— Exercise —
With pictures omitted, output the records below exactly as they appear.

— Record set —
###

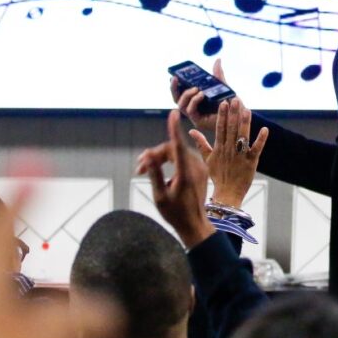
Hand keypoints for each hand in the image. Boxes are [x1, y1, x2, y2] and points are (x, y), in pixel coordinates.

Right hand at [136, 109, 216, 248]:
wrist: (195, 224)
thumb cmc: (176, 213)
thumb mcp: (160, 196)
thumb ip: (154, 174)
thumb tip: (147, 155)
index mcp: (187, 173)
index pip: (178, 145)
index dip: (174, 128)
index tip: (173, 113)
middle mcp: (196, 166)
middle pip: (173, 149)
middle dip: (154, 155)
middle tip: (138, 168)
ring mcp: (199, 167)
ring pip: (177, 153)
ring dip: (160, 158)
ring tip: (143, 170)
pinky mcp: (199, 170)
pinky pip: (183, 158)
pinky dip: (169, 162)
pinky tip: (156, 171)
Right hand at [170, 57, 227, 133]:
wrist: (242, 115)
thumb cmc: (233, 104)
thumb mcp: (223, 87)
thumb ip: (218, 76)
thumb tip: (218, 59)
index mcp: (197, 100)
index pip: (181, 93)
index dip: (175, 85)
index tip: (174, 75)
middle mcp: (194, 108)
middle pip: (176, 99)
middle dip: (174, 88)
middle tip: (175, 78)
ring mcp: (195, 116)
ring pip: (180, 105)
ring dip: (186, 94)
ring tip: (196, 88)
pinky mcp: (199, 121)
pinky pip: (190, 111)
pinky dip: (193, 101)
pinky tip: (201, 94)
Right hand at [189, 98, 267, 208]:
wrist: (227, 194)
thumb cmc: (217, 176)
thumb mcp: (206, 159)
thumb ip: (200, 143)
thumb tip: (191, 130)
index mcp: (219, 148)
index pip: (220, 128)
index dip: (222, 115)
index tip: (224, 102)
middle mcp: (229, 150)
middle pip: (231, 129)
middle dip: (233, 114)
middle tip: (236, 99)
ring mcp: (240, 156)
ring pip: (243, 136)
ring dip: (245, 123)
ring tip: (247, 109)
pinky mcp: (251, 162)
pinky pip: (256, 149)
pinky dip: (261, 140)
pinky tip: (265, 129)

###

— Response box —
Hand keypoints for each hand in the image. Boxes are [x1, y1, x2, y2] and points are (x, y), in pixel coordinates.

Right hand at [136, 109, 216, 248]:
wrist: (195, 224)
thumb cmc: (176, 213)
thumb mcp: (160, 196)
thumb ip: (154, 174)
thumb tip: (147, 155)
index mcp: (187, 173)
index pip: (178, 145)
index dip: (174, 128)
index tip: (173, 113)
middle mcp: (196, 166)
middle pip: (173, 149)
middle dip: (154, 155)
middle tip: (138, 168)
ring mcp: (199, 167)
ring pip: (177, 153)
ring dip: (160, 158)
ring tip: (143, 170)
pinky mcp: (199, 170)
pinky pip: (183, 158)
pinky dip: (169, 162)
pinky tip: (156, 171)
Right hand at [170, 57, 227, 133]:
wrist: (242, 115)
thumb cmc: (233, 104)
thumb mcp: (223, 87)
thumb ip: (218, 76)
thumb tip: (218, 59)
index mcp: (197, 100)
index pip: (181, 93)
index dip: (175, 85)
index tip: (174, 75)
middle mcp: (194, 108)
middle pip: (176, 99)
middle dip: (174, 88)
middle tip: (175, 78)
ring mcp: (195, 116)
ring pip: (180, 105)
ring dip: (186, 94)
ring tip: (196, 88)
pinky mcp: (199, 121)
pinky pip: (190, 111)
pinky dip: (193, 101)
pinky tip: (201, 94)
Right hand at [189, 98, 267, 208]:
wrist: (227, 194)
thumb cmc: (217, 176)
thumb mcp: (206, 159)
thumb ip: (200, 143)
thumb tip: (191, 130)
index mcp: (219, 148)
index pip: (220, 128)
index dip: (222, 115)
index tip: (224, 102)
middle mcp: (229, 150)
middle pip: (231, 129)
middle dip: (233, 114)
middle tip: (236, 99)
ring mcp: (240, 156)
ring pip: (243, 136)
ring dip: (245, 123)
ring tip: (247, 109)
pinky mcp: (251, 162)
pinky pip: (256, 149)
pinky dip: (261, 140)
pinky tip: (265, 129)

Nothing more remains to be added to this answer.